Having recovered from his blip, Tendulkar has been as prolific as ever these last few years, continuing to surprise, continuing to confound. In 2010 he played only two one-day internationals, and in one of them became the first man to score 200, against South Africa in Gwalior.
As a result, he remains the most marketable athlete in India, currently endorsing an estimated 15 blue chip companies, including Coca-Cola and Adidas. "Tendulkar is a very safe pair of hands," explains sports sponsorship and marketing expert Nigel Currie. "He has an impeccable reputation as a player and there's never really been any controversy.
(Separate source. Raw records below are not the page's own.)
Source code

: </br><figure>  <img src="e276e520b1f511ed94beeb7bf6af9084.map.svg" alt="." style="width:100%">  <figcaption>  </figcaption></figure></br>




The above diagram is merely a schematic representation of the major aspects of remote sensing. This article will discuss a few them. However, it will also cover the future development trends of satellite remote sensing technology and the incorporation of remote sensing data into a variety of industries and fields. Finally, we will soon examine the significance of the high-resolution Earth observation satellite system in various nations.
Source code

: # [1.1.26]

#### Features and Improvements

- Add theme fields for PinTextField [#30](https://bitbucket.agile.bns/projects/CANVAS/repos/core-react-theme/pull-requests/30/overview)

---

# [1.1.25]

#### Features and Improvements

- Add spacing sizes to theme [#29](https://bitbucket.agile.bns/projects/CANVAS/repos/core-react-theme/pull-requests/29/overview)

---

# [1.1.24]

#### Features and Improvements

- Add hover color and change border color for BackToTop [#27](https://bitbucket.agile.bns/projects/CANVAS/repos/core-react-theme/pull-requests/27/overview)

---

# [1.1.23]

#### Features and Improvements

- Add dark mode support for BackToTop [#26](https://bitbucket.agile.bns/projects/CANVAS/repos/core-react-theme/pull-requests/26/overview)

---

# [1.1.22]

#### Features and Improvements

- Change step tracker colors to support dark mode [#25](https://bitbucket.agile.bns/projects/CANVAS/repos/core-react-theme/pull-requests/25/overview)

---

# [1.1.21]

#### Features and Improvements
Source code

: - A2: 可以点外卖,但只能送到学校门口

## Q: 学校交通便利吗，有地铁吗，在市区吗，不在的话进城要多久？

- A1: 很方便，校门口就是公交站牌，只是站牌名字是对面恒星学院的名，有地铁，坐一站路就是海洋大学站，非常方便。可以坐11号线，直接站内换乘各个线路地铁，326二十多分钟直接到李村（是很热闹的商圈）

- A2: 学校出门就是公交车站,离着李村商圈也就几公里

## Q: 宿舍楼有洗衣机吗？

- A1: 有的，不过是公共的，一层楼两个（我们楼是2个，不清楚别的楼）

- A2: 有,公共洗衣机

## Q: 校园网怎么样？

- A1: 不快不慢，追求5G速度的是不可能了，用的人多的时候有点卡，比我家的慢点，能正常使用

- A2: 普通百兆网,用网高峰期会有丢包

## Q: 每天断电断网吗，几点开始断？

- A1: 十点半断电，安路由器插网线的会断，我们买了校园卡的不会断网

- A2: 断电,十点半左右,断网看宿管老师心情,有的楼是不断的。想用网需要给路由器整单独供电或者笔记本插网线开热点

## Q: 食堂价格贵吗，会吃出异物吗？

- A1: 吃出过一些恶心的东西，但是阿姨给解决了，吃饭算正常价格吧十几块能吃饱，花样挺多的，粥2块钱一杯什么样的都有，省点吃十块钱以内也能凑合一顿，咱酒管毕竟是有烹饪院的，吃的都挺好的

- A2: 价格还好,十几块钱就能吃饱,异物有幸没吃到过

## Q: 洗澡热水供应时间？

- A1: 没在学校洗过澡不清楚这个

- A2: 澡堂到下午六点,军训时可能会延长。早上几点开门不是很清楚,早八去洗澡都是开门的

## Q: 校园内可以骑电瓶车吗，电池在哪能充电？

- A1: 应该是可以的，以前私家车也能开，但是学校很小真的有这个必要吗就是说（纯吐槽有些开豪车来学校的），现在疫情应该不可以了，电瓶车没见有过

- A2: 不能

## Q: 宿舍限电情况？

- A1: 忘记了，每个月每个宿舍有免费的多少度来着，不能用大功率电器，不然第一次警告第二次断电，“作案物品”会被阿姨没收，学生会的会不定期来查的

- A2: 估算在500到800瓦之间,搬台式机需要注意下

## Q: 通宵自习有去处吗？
"The Indian market is massively important for brands and his name is probably the biggest in India. MS Dhoni [India's captain] may be a more glamorous, more youthful alternative, but Tendulkar is an icon, an almost god-like figure, and his longevity will outlast Dhoni's."
However, Ugra is keen to stress Tendulkar is far more than a mere marketing tool to the Indian people, who suddenly find themselves assailed by human brands. "India was a fairly quiet and deferential country until the 1990s," she says, "but the economy has taken off and it's changed the way the country sees itself and its place in the world.
"But as India has changed, Tendulkar has stayed the same. He retains a lot of what are seen as old-fashioned, un-hip Indian values. A lot of other stars, in sport and cinema, have become brands. But Tendulkar is not a brand, he's himself - constant and real."
The Indian people may have embraced Tendulkar's realness, but to opposition bowlers at this year's World Cup it will feel like it has almost always felt - as if it is the Hindu goddess Mahakali waiting for them at the other end, replete with 10 arms and 10 heads.